Activity = Some lines hold the string "votre". Copy all of them from the material that follows.

Data extract =

____

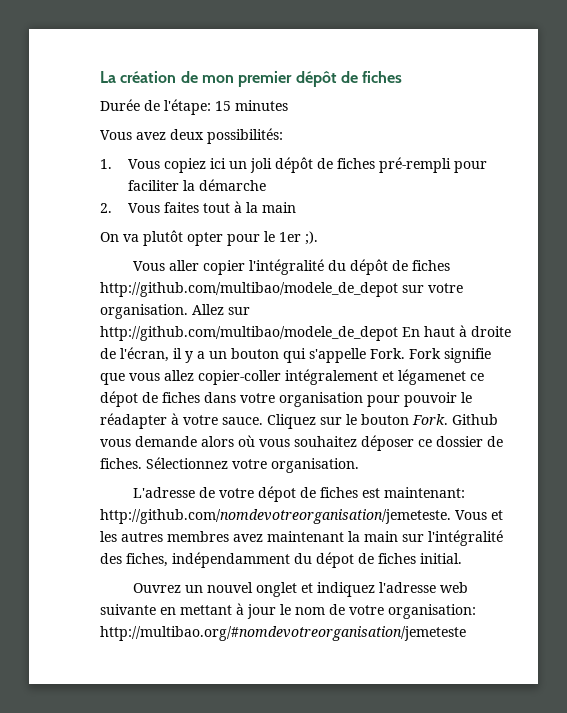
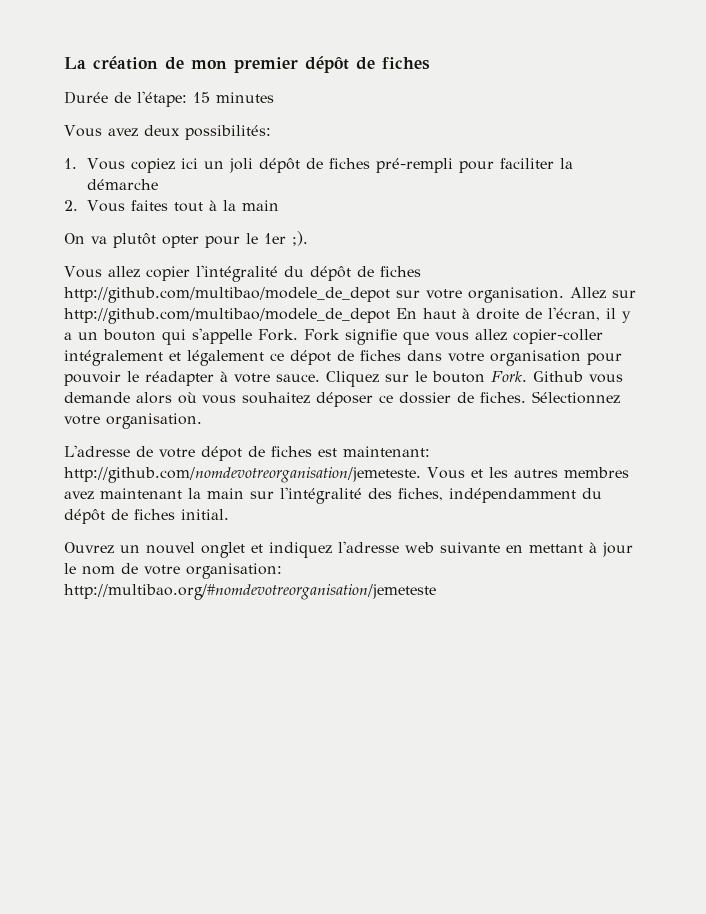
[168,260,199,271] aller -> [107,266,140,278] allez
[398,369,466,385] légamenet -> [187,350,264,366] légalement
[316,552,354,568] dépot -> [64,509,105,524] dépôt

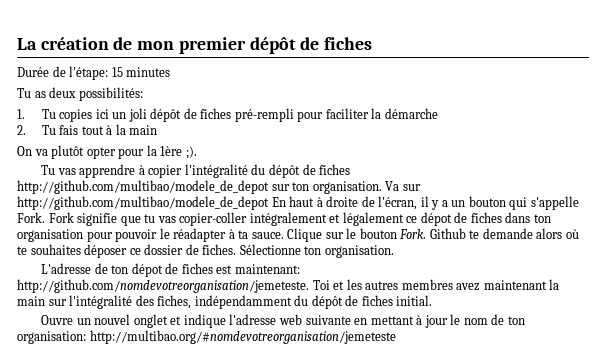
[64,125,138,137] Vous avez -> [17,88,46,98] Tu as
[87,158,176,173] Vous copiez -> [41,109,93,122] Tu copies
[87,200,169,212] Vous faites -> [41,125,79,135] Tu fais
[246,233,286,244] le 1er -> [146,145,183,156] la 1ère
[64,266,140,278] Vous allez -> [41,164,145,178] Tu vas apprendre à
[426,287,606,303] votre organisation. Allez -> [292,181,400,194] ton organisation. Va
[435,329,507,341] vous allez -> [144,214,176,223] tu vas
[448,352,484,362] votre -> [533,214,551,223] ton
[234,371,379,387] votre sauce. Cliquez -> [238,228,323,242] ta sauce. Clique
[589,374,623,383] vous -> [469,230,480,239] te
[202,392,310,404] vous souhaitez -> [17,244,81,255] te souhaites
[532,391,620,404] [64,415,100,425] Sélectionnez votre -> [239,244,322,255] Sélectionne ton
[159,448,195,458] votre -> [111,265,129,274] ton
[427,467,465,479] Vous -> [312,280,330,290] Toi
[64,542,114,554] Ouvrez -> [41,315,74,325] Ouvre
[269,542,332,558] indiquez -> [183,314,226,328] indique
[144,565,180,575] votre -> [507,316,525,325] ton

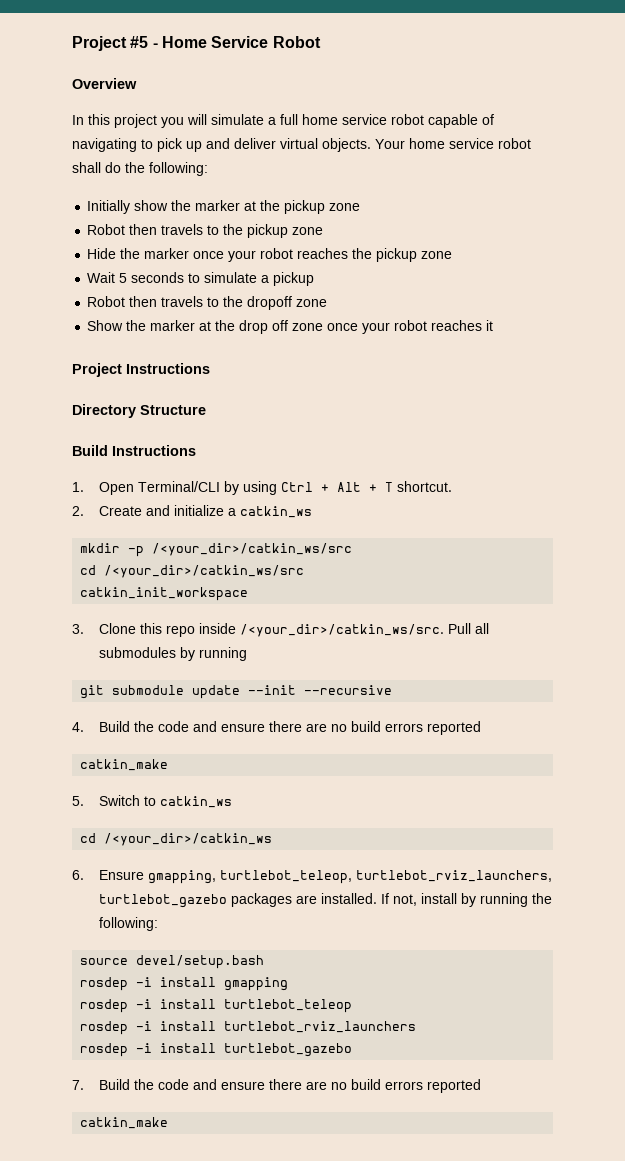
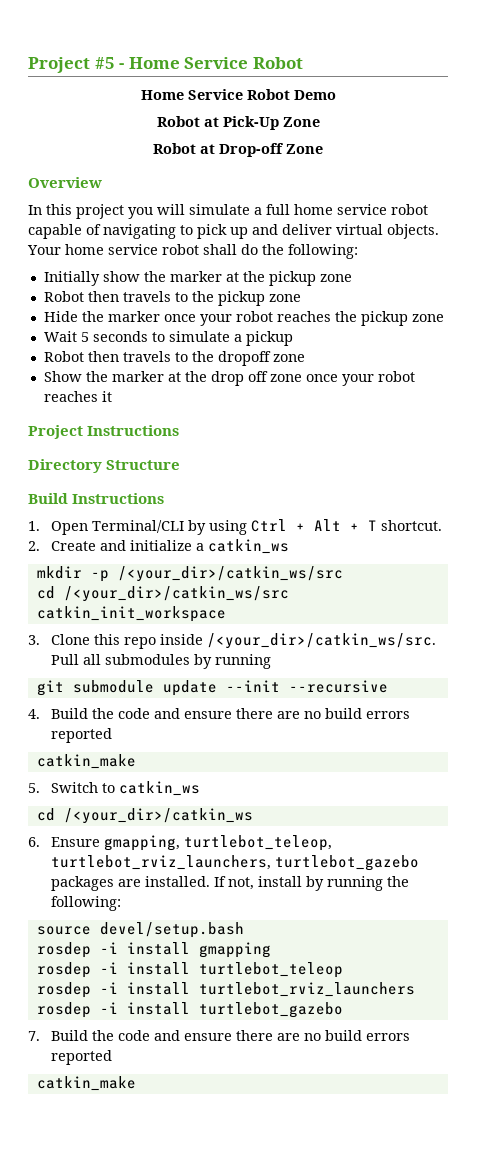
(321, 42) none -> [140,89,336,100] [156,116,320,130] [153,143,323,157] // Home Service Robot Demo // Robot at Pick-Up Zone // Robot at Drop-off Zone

____

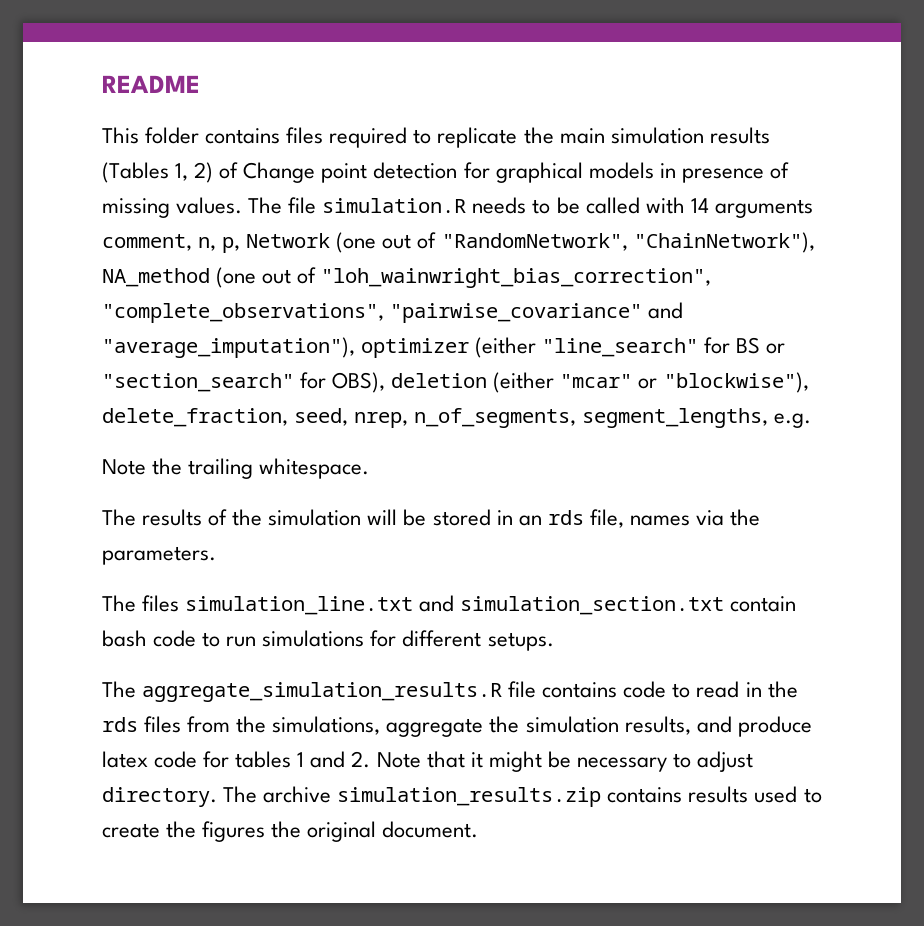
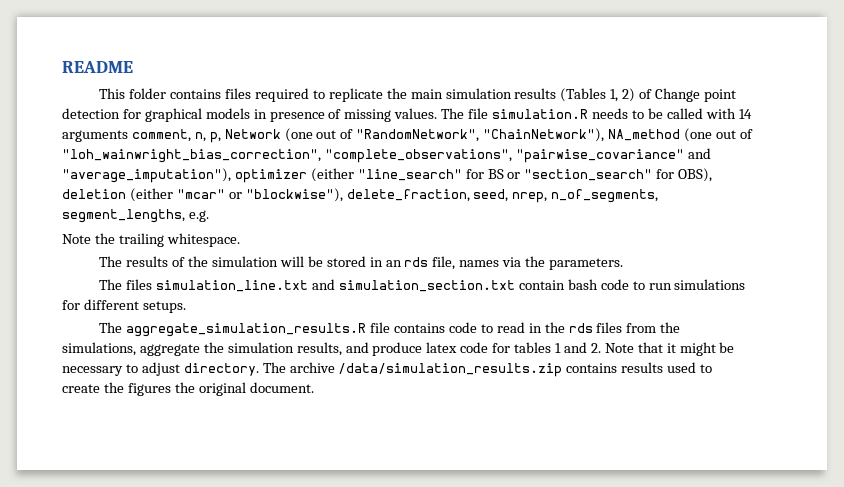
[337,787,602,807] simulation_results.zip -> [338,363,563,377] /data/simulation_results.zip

____

Exercise result =
[426,287,606,303] votre organisation. Allez -> [292,181,400,194] ton organisation. Va
[448,352,484,362] votre -> [533,214,551,223] ton
[234,371,379,387] votre sauce. Cliquez -> [238,228,323,242] ta sauce. Clique
[532,391,620,404] [64,415,100,425] Sélectionnez votre -> [239,244,322,255] Sélectionne ton
[159,448,195,458] votre -> [111,265,129,274] ton
[144,565,180,575] votre -> [507,316,525,325] ton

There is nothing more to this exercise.